Bridson and Haefliger in their Metric Spaces of Non-Positive Curvature in proof of proposition II.1.4 make use of the following fact: given any positive $\ell<D_\kappa$ there is constant $C$ depending only on $\ell$ and $\kappa$ such that if $c,c':[0,1]\to M^2_\kappa$ are two lineary parametrised geodesic segments of length at most $\ell$ and if $c(0)=c'(0)$, then $$d(c(t),c'(t))\leq C d(c(1),c'(1))$$ for all $t\in[0,1]$. $M^2_\kappa$ is two dimensional hyperbolic, Euclidean or spherical space of curvature $\kappa$. They reference 3.20, but I don't see that this fact immediately follows from that proposition, and it uses Riemannian metric, that I'm not too familiar with, and trying to prove it some other way, it's clear there is such $C$ for fixed $c,c'$, but how do I find one such $C$ for all possible pairs of curves of lenth at most $\ell$?

Answer 1

The statement you are trying to prove can be explained in words as follows. Given two geodesics that start at the same point find an estimate of their distance at time $t$ relative to their distance at time $1$ for all $t \in [0,1]$.

You can look at the three scenarios $\kappa=0, \kappa=-1, \kappa=1$ separately, other values of $\kappa$ follow from scaling.

$\kappa=0$ corresponds to flat Euclidean space.

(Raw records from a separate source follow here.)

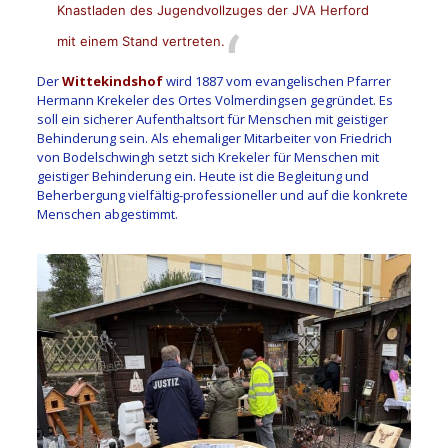
Knastladen des Jugendvollzuges der JVA Herford
mit einem Stand vertreten.
Der
Wittekindshof
wird 1887 vom evangelischen Pfarrer
Hermann Krekeler des Ortes Volmerdingsen gegründet. Es
soll ein sicherer Aufenthaltsort für Menschen mit geistiger
Behinderung sein. Als ehemaliger Mitarbeiter von Friedrich
von Bodelschwingh setzt sich Krekeler für Menschen mit
geistiger Behinderung ein. Heute ist die Begleitung und
Beherbergung vielfältig-professioneller und auf die konkrete
Menschen abgestimmt.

Geodesics are straight lines. $C=1$ works for all values of $l$.

It is a well known fact in Riemannian geometry that geodesics in hyperbolic space always move away from each other, which here translates to $C=1$ for all $l$. Rigorously proving that requires some knowledge of Riemannian geometry.

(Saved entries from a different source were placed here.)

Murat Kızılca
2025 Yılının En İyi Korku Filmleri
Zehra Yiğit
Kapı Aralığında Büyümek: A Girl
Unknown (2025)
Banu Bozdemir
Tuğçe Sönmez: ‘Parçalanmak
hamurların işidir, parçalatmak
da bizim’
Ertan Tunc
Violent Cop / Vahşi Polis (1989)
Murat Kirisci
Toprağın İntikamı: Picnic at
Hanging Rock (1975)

For $\kappa=1$ the value of $C$ does depend on $l$. Picture two geodesics (meaning great circles) on the sphere starting at the south pole. At $l=\pi$ they meet again at the north pole, so you need to restrict to $l< \pi$. For $l< \pi/2$ the geodesics are moving apart so they reach their greatest distance at $t=1$ and $C=1$ works. For $\pi/2 < l < \pi$ the points of greatest distance are on the equator. At $t=1$ they are closer to each other but you can get an estimate of the distance on the equator relative to the distance at $t=1$. The closer $l$ is to $\pi$, the bigger $C$ will need to be.